Can you reproduce every row below word for word, with nothing changed?

Collected data
----
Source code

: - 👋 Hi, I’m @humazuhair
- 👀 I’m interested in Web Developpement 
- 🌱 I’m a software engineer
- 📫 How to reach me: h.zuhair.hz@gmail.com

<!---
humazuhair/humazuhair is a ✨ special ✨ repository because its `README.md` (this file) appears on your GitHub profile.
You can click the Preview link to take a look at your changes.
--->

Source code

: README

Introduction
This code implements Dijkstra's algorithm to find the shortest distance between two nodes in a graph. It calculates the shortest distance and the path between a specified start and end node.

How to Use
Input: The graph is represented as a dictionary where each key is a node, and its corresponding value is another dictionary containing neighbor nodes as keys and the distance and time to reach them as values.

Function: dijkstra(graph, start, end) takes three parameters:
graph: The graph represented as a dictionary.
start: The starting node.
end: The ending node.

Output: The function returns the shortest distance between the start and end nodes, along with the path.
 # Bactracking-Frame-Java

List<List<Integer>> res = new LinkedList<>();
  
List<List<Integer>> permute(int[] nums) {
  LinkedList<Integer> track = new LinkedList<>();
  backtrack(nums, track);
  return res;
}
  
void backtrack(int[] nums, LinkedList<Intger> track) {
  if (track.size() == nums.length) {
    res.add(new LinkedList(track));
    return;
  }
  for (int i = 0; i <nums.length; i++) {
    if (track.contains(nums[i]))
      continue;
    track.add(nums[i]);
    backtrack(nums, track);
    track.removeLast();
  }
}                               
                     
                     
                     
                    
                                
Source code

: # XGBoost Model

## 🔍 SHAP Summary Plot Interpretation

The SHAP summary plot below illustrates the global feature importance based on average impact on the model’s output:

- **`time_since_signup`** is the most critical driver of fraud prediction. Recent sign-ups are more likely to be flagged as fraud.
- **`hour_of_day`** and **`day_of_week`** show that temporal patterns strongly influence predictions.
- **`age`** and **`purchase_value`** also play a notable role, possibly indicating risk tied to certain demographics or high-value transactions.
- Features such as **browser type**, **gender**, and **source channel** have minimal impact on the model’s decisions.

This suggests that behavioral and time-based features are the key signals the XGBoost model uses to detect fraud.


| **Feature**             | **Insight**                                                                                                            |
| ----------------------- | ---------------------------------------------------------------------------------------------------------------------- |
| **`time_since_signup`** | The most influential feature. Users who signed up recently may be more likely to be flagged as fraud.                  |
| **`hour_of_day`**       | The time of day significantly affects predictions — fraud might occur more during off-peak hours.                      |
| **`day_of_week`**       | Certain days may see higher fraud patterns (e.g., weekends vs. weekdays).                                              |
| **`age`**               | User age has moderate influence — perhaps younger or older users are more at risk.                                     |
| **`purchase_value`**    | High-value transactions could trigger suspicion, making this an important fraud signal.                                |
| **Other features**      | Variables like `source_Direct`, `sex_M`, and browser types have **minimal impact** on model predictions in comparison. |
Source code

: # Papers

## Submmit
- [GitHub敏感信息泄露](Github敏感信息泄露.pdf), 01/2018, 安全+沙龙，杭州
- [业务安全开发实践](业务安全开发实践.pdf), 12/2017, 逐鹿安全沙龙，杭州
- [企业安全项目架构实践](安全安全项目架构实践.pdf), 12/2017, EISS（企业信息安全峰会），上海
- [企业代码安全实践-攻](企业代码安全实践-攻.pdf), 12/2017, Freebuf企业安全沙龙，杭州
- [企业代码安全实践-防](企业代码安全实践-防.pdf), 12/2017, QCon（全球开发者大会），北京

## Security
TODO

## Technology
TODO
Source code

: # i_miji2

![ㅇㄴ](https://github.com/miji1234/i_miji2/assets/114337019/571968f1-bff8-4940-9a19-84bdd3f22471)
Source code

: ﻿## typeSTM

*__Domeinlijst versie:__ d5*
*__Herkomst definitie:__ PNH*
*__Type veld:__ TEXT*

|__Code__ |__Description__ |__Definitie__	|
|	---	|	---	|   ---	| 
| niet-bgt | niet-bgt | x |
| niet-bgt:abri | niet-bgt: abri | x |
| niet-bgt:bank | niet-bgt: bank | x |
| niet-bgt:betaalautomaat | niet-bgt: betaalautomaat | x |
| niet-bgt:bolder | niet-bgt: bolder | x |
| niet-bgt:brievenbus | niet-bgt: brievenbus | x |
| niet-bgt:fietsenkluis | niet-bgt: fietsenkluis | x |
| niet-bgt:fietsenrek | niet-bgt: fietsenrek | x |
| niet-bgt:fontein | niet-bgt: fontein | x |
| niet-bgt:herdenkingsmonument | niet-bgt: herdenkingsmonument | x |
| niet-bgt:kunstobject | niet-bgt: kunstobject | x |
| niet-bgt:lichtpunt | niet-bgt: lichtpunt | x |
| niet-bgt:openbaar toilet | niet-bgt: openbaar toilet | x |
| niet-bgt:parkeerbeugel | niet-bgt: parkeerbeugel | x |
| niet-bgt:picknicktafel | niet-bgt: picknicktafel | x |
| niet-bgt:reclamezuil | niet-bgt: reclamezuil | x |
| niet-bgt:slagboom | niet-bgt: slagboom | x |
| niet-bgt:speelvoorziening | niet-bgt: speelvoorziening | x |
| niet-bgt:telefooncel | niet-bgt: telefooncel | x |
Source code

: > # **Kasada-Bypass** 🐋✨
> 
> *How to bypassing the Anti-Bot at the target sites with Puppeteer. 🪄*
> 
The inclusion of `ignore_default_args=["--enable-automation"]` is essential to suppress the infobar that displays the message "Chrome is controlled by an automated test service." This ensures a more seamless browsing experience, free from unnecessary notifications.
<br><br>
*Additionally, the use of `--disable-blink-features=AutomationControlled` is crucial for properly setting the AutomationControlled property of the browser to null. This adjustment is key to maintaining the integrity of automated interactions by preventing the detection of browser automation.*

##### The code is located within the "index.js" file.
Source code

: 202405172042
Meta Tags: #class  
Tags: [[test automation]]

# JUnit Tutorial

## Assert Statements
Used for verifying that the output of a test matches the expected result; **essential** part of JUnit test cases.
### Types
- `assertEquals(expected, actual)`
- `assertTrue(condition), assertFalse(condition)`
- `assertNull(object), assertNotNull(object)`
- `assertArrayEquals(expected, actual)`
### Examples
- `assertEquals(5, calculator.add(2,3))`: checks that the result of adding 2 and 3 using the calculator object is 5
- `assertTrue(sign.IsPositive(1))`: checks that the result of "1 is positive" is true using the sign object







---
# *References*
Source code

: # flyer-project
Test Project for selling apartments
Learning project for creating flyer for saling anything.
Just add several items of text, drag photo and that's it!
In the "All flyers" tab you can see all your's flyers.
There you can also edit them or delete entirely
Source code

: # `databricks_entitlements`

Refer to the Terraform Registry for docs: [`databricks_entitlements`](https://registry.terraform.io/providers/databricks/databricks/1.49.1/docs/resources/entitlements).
----
- Your response:
Source code

: - 👋 Hi, I’m @humazuhair
- 👀 I’m interested in Web Developpement 
- 🌱 I’m a software engineer
- 📫 How to reach me: h.zuhair.hz@gmail.com

<!---
humazuhair/humazuhair is a ✨ special ✨ repository because its `README.md` (this file) appears on your GitHub profile.
You can click the Preview link to take a look at your changes.
--->

Source code

: README

Introduction
This code implements Dijkstra's algorithm to find the shortest distance between two nodes in a graph. It calculates the shortest distance and the path between a specified start and end node.

How to Use
Input: The graph is represented as a dictionary where each key is a node, and its corresponding value is another dictionary containing neighbor nodes as keys and the distance and time to reach them as values.

Function: dijkstra(graph, start, end) takes three parameters:
graph: The graph represented as a dictionary.
start: The starting node.
end: The ending node.

Output: The function returns the shortest distance between the start and end nodes, along with the path.
 # Bactracking-Frame-Java

List<List<Integer>> res = new LinkedList<>();
  
List<List<Integer>> permute(int[] nums) {
  LinkedList<Integer> track = new LinkedList<>();
  backtrack(nums, track);
  return res;
}
  
void backtrack(int[] nums, LinkedList<Intger> track) {
  if (track.size() == nums.length) {
    res.add(new LinkedList(track));
    return;
  }
  for (int i = 0; i <nums.length; i++) {
    if (track.contains(nums[i]))
      continue;
    track.add(nums[i]);
    backtrack(nums, track);
    track.removeLast();
  }
}                               
                     
                     
                     
                    
                                
Source code

: # XGBoost Model

## 🔍 SHAP Summary Plot Interpretation

The SHAP summary plot below illustrates the global feature importance based on average impact on the model’s output:

- **`time_since_signup`** is the most critical driver of fraud prediction. Recent sign-ups are more likely to be flagged as fraud.
- **`hour_of_day`** and **`day_of_week`** show that temporal patterns strongly influence predictions.
- **`age`** and **`purchase_value`** also play a notable role, possibly indicating risk tied to certain demographics or high-value transactions.
- Features such as **browser type**, **gender**, and **source channel** have minimal impact on the model’s decisions.

This suggests that behavioral and time-based features are the key signals the XGBoost model uses to detect fraud.


| **Feature**             | **Insight**                                                                                                            |
| ----------------------- | ---------------------------------------------------------------------------------------------------------------------- |
| **`time_since_signup`** | The most influential feature. Users who signed up recently may be more likely to be flagged as fraud.                  |
| **`hour_of_day`**       | The time of day significantly affects predictions — fraud might occur more during off-peak hours.                      |
| **`day_of_week`**       | Certain days may see higher fraud patterns (e.g., weekends vs. weekdays).                                              |
| **`age`**               | User age has moderate influence — perhaps younger or older users are more at risk.                                     |
| **`purchase_value`**    | High-value transactions could trigger suspicion, making this an important fraud signal.                                |
| **Other features**      | Variables like `source_Direct`, `sex_M`, and browser types have **minimal impact** on model predictions in comparison. |
Source code

: # Papers

## Submmit
- [GitHub敏感信息泄露](Github敏感信息泄露.pdf), 01/2018, 安全+沙龙，杭州
- [业务安全开发实践](业务安全开发实践.pdf), 12/2017, 逐鹿安全沙龙，杭州
- [企业安全项目架构实践](安全安全项目架构实践.pdf), 12/2017, EISS（企业信息安全峰会），上海
- [企业代码安全实践-攻](企业代码安全实践-攻.pdf), 12/2017, Freebuf企业安全沙龙，杭州
- [企业代码安全实践-防](企业代码安全实践-防.pdf), 12/2017, QCon（全球开发者大会），北京

## Security
TODO

## Technology
TODO
Source code

: # i_miji2

![ㅇㄴ](https://github.com/miji1234/i_miji2/assets/114337019/571968f1-bff8-4940-9a19-84bdd3f22471)
Source code

: ﻿## typeSTM

*__Domeinlijst versie:__ d5*
*__Herkomst definitie:__ PNH*
*__Type veld:__ TEXT*

|__Code__ |__Description__ |__Definitie__	|
|	---	|	---	|   ---	| 
| niet-bgt | niet-bgt | x |
| niet-bgt:abri | niet-bgt: abri | x |
| niet-bgt:bank | niet-bgt: bank | x |
| niet-bgt:betaalautomaat | niet-bgt: betaalautomaat | x |
| niet-bgt:bolder | niet-bgt: bolder | x |
| niet-bgt:brievenbus | niet-bgt: brievenbus | x |
| niet-bgt:fietsenkluis | niet-bgt: fietsenkluis | x |
| niet-bgt:fietsenrek | niet-bgt: fietsenrek | x |
| niet-bgt:fontein | niet-bgt: fontein | x |
| niet-bgt:herdenkingsmonument | niet-bgt: herdenkingsmonument | x |
| niet-bgt:kunstobject | niet-bgt: kunstobject | x |
| niet-bgt:lichtpunt | niet-bgt: lichtpunt | x |
| niet-bgt:openbaar toilet | niet-bgt: openbaar toilet | x |
| niet-bgt:parkeerbeugel | niet-bgt: parkeerbeugel | x |
| niet-bgt:picknicktafel | niet-bgt: picknicktafel | x |
| niet-bgt:reclamezuil | niet-bgt: reclamezuil | x |
| niet-bgt:slagboom | niet-bgt: slagboom | x |
| niet-bgt:speelvoorziening | niet-bgt: speelvoorziening | x |
| niet-bgt:telefooncel | niet-bgt: telefooncel | x |
Source code

: > # **Kasada-Bypass** 🐋✨
> 
> *How to bypassing the Anti-Bot at the target sites with Puppeteer. 🪄*
> 
The inclusion of `ignore_default_args=["--enable-automation"]` is essential to suppress the infobar that displays the message "Chrome is controlled by an automated test service." This ensures a more seamless browsing experience, free from unnecessary notifications.
<br><br>
*Additionally, the use of `--disable-blink-features=AutomationControlled` is crucial for properly setting the AutomationControlled property of the browser to null. This adjustment is key to maintaining the integrity of automated interactions by preventing the detection of browser automation.*

##### The code is located within the "index.js" file.
Source code

: 202405172042
Meta Tags: #class  
Tags: [[test automation]]

# JUnit Tutorial

## Assert Statements
Used for verifying that the output of a test matches the expected result; **essential** part of JUnit test cases.
### Types
- `assertEquals(expected, actual)`
- `assertTrue(condition), assertFalse(condition)`
- `assertNull(object), assertNotNull(object)`
- `assertArrayEquals(expected, actual)`
### Examples
- `assertEquals(5, calculator.add(2,3))`: checks that the result of adding 2 and 3 using the calculator object is 5
- `assertTrue(sign.IsPositive(1))`: checks that the result of "1 is positive" is true using the sign object







---
# *References*
Source code

: # flyer-project
Test Project for selling apartments
Learning project for creating flyer for saling anything.
Just add several items of text, drag photo and that's it!
In the "All flyers" tab you can see all your's flyers.
There you can also edit them or delete entirely
Source code

: # `databricks_entitlements`

Refer to the Terraform Registry for docs: [`databricks_entitlements`](https://registry.terraform.io/providers/databricks/databricks/1.49.1/docs/resources/entitlements).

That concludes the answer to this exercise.